Wildfires devastate the Latin American country, and neighbours attempt to come to its aid.
By James Blears
Wildfires in Chile have killed twenty four people, injured more than a thousand, and left hundreds homeless.
Chile’s President Gabriel Boric has declared a State of Emergency in the southern states of Biobio, Nuble and Araucania.
More than 260 wildfires, some of which started in tinder dry forests, have scorched a quarter of a million hectares, including farmland in rural regions and homes in residential areas.
Among the dead are motorists. The fires engulfed their vehicles on blazing roads.
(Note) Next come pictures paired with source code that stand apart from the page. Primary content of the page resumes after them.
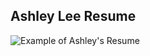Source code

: 
## Ashley Lee Resume
![Example of Ashley's Resume](https://06feeb39a9c042e38c460889a0c49631.vfs.cloud9.us-east-2.amazonaws.com/_static/LearnCS8-Resume/img/website.png)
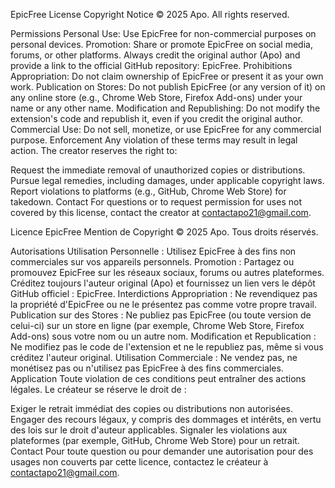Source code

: EpicFree License
Copyright Notice
© 2025 Apo. All rights reserved.

Permissions
Personal Use: Use EpicFree for non-commercial purposes on personal devices.
Promotion: Share or promote EpicFree on social media, forums, or other platforms. Always credit the original author (Apo) and provide a link to the official GitHub repository: EpicFree.
Prohibitions
Appropriation: Do not claim ownership of EpicFree or present it as your own work.
Publication on Stores: Do not publish EpicFree (or any version of it) on any online store (e.g., Chrome Web Store, Firefox Add-ons) under your name or any other name.
Modification and Republishing: Do not modify the extension's code and republish it, even if you credit the original author.
Commercial Use: Do not sell, monetize, or use EpicFree for any commercial purpose.
Enforcement
Any violation of these terms may result in legal action. The creator reserves the right to:

Request the immediate removal of unauthorized copies or distributions.
Pursue legal remedies, including damages, under applicable copyright laws.
Report violations to platforms (e.g., GitHub, Chrome Web Store) for takedown.
Contact
For questions or to request permission for uses not covered by this license, contact the creator at contactapo21@gmail.com.

Licence EpicFree
Mention de Copyright
© 2025 Apo. Tous droits réservés.

Autorisations
Utilisation Personnelle : Utilisez EpicFree à des fins non commerciales sur vos appareils personnels.
Promotion : Partagez ou promouvez EpicFree sur les réseaux sociaux, forums ou autres plateformes. Créditez toujours l'auteur original (Apo) et fournissez un lien vers le dépôt GitHub officiel : EpicFree.
Interdictions
Appropriation : Ne revendiquez pas la propriété d'EpicFree ou ne le présentez pas comme votre propre travail.
Publication sur des Stores : Ne publiez pas EpicFree (ou toute version de celui-ci) sur un store en ligne (par exemple, Chrome Web Store, Firefox Add-ons) sous votre nom ou un autre nom.
Modification et Republication : Ne modifiez pas le code de l'extension et ne le republiez pas, même si vous créditez l'auteur original.
Utilisation Commerciale : Ne vendez pas, ne monétisez pas ou n'utilisez pas EpicFree à des fins commerciales.
Application
Toute violation de ces conditions peut entraîner des actions légales. Le créateur se réserve le droit de :

Exiger le retrait immédiat des copies ou distributions non autorisées.
Engager des recours légaux, y compris des dommages et intérêts, en vertu des lois sur le droit d'auteur applicables.
Signaler les violations aux plateformes (par exemple, GitHub, Chrome Web Store) pour un retrait.
Contact
Pour toute question ou pour demander une autorisation pour des usages non couverts par cette licence, contactez le créateur à contactapo21@gmail.com.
The scorched earth spreads from central Chile but is mostly concentrated in the south. The principal cause is an ongoing heatwave. Temperatures recorded on the themometer have soared to a record 104 degrees, or 40 celsius.
President Boric says: “I’ve seen the spirit of our people, and that will guide us during this difficult time.”
A coordinated international aid effort is underway to help tackle the fires and extinguish them. Help is coming from Argentina, Colombia, Brazil, Mexico, Paraguay, Peru, Venezuela, Portugal and Spain. Expert firefighters joining those brave Chileans, who are already battling the fires, and a water plane, and, additional specialized equipment, are also on the way.
There are prayers to God, earnestly hoping Mother Nature cools down, and for rain, as the global climate is radically changing forever.